Two months in, and I was on the brink of insanity. My girl couldn’t stand the cynical taint I was developing into, I couldn’t afford the simple luxuries of food or having a roof over my head, and the old bigoted white scrotum of a shuttle driver that picked us up from the garage to take us back to the ramp while listening to nothing but Limbaugh (who he called a “soft moderate pussy”) was becoming my closest friend. My life was now void of any and all meaning. Rock bottom. I was beyond saving — or so I thought.
It was an early Tuesday morning, and I was in a state of comatose after clocking out of the midnight shift. The sun was rising, birds chirped off in the distance, and hotel plants twinkled with water vapor sweating out from the brutal Florida summer humidity. My emotional numbness must have actually worn off on me physically, because I didn’t feel my phone vibrate at all. In fact, I went home, slept, and went back into work that night without ever seeing the missed call. That next morning, again, my phone rang. Luckily, this time, I had fallen asleep on my bed with it firmly placed a top of my forehead. I awoke like a prehistoric cave dweller unfrozen thousands of years into the future, not fully grasping where the hell I was or what was happening. I reluctantly answered the call, made nonsensical noises, and waited.
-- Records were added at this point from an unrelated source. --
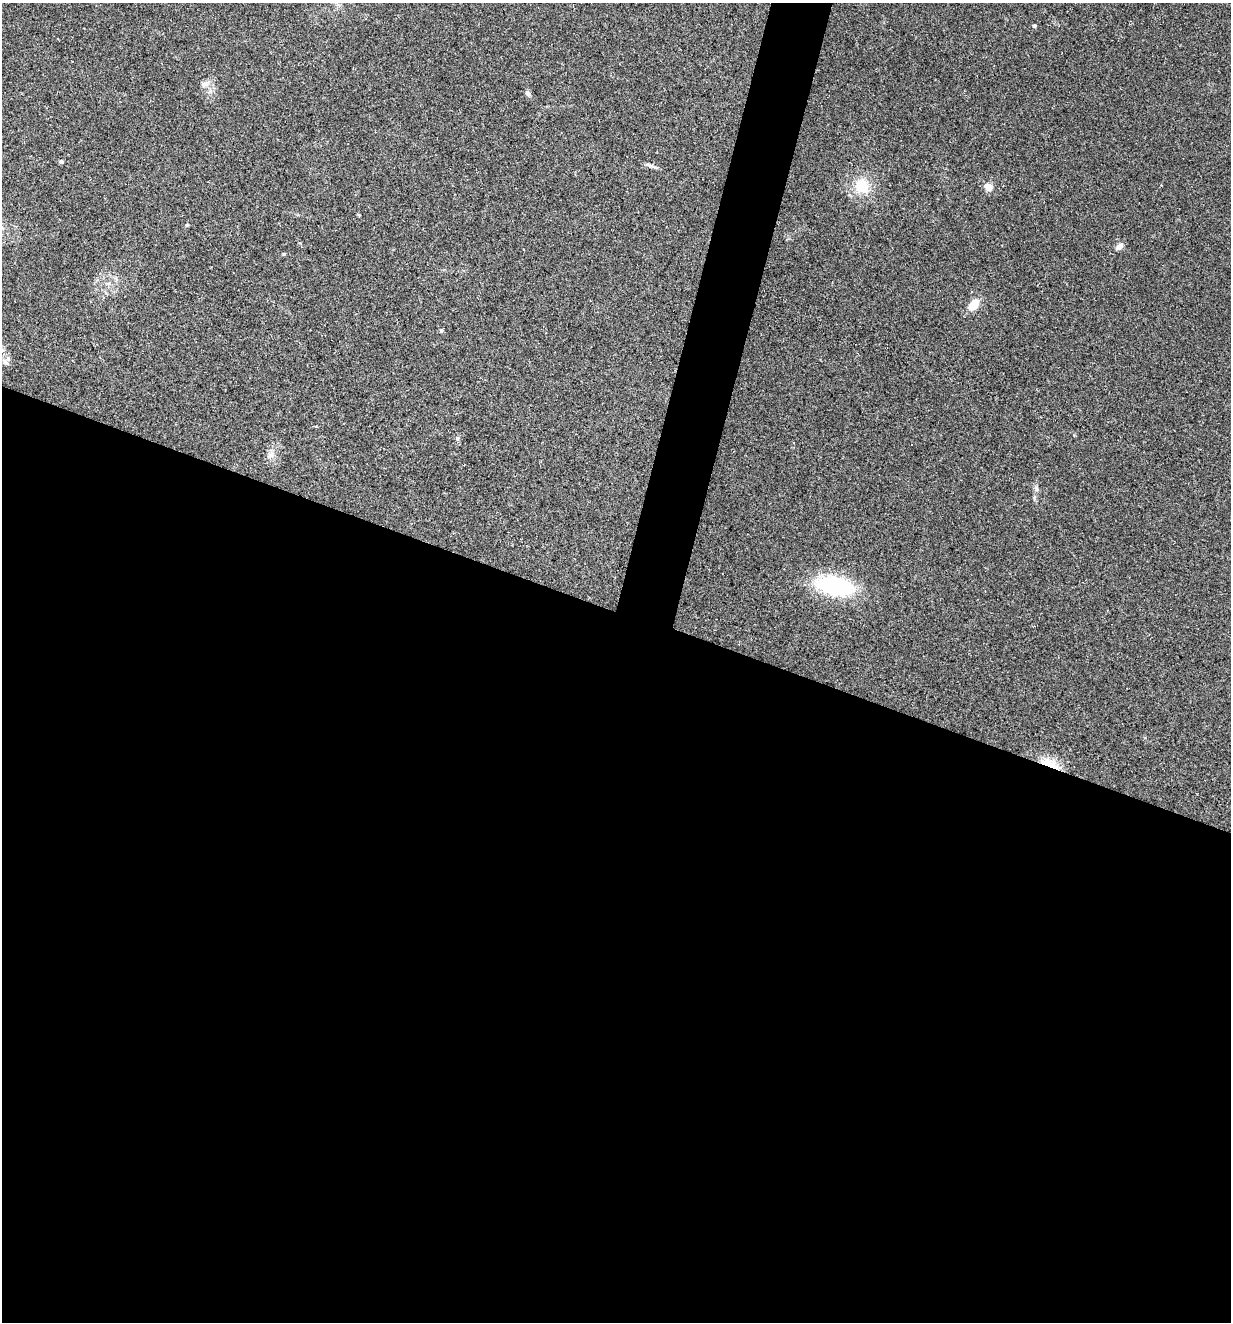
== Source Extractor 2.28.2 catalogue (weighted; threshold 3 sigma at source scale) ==
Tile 14 of 4 x 4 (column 2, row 4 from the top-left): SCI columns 1484-2712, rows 1-1320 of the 5297 x 5282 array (HDU 1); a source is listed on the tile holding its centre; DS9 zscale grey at full resolution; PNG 1233 x 1324 px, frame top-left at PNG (2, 3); no overlay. Shown black and unused: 56% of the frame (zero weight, under 3 of 5 exposures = <1% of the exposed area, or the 3 px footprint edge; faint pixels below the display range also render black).
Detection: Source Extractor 2.28.2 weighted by HDU 2 'WHT'; one run over the whole footprint, this tile lists its part. Background 0.107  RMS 0.0066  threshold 0.0299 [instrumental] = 3 sigma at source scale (4.5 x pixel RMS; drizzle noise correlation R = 1.50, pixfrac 1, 0.05/0.05 arcsec/px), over >= 5 px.
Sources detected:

“Dan? Hey, it’s Rob. From Golf Channel. Sorry about not getting back to you sooner…”.
Image via Youtube
Good shit Dan. Looks like there’s more dark sarcasm joining up which is what I like to see
This story rings a bell to a few internships and jobs I had during my undergraduate/fresh post grad career. You dealt with the opportunity at hand, did your time and left. Having those experiences made you appreciate having a good job along with knowing how to sense a shady ass job opening. Rooting for you, Dan.
I feel this on a spiritual level. You’re a wordsmith my man, keep it up.
Sounds oddly familiar to being the only white guy, with a passable drivers license, selling cars at one of those last chance credit lots. Talk about a shitty 2 years of pay.
I valet in Vegas, this story is spot on
Thought this was going to be about valeting at a questionable gentleman’s club. Still amusing though.
I did a holiday season in college as a “parking attendant” for a company that was hired by a restaurants, hotels and the like.
One of the first weekends after I started I worked outside a club that I didn’t want to go to in college and don’t want to now, on daylight savings, so I got to spend an extra hour there. Black Friday at a mall actually wasn’t so bad, and I had people with me compared to the usual cripplingly lonely shifts in the cold, maybe rain. Sometimes 6 hour shifts by myself. Glad I didn’t do it in ~100 degree summer heat though.
I quit just before New Years. The potential tip money didn’t feel worth it.
Since I’m still in the same area, I see the valet stations a lot when I’m out. Every time I pass one I feel for the guy standing, waiting.
It sounds like you were a scumbag.
That’s kind of already understood.
Dan, can we get a version of IGBOTD for PGP? Except, you know, have them more professional (more or less either be stock photos). Throwing ideas out there.